◆ Task objective
Recast the text read from all the items below as a Markdown table with the columns "No." and "Line," putting each line in its own numbered row and leaving out blank lines. Omit the pictures from your answer.

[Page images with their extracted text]
Start of Block

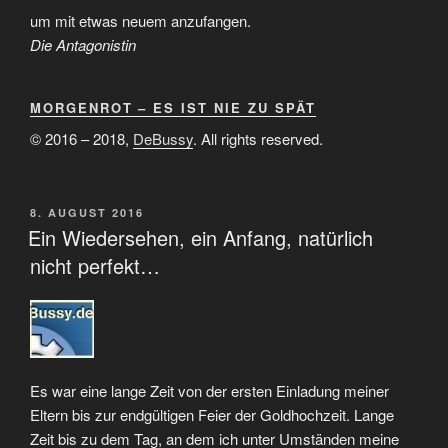
um mit etwas neuem anzufangen.
Die Antagonistin
MORGENROT – ES IST NIE ZU SPÄT
© 2016 – 2018,
DeBussy
. All rights reserved.
VERÖFFENTLICHT
8. AUGUST 2016
AM
Ein Wiedersehen, ein Anfang, natürlich
nicht perfekt…
Es war eine lange Zeit von der ersten Einladung meiner
Eltern bis zur endgültigen Feier der Goldhochzeit. Lange
Zeit bis zu dem Tag, an dem ich unter Umständen meine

End of Block

◆ Reply
| No. | Line |
|---|---|
| 1 | um mit etwas neuem anzufangen. |
| 2 | Die Antagonistin |
| 3 | MORGENROT – ES IST NIE ZU SPÄT |
| 4 | © 2016 – 2018, |
| 5 | DeBussy |
| 6 | . All rights reserved. |
| 7 | VERÖFFENTLICHT |
| 8 | 8. AUGUST 2016 |
| 9 | AM |
| 10 | Ein Wiedersehen, ein Anfang, natürlich |
| 11 | nicht perfekt… |
| 12 | Es war eine lange Zeit von der ersten Einladung meiner |
| 13 | Eltern bis zur endgültigen Feier der Goldhochzeit. Lange |
| 14 | Zeit bis zu dem Tag, an dem ich unter Umständen meine |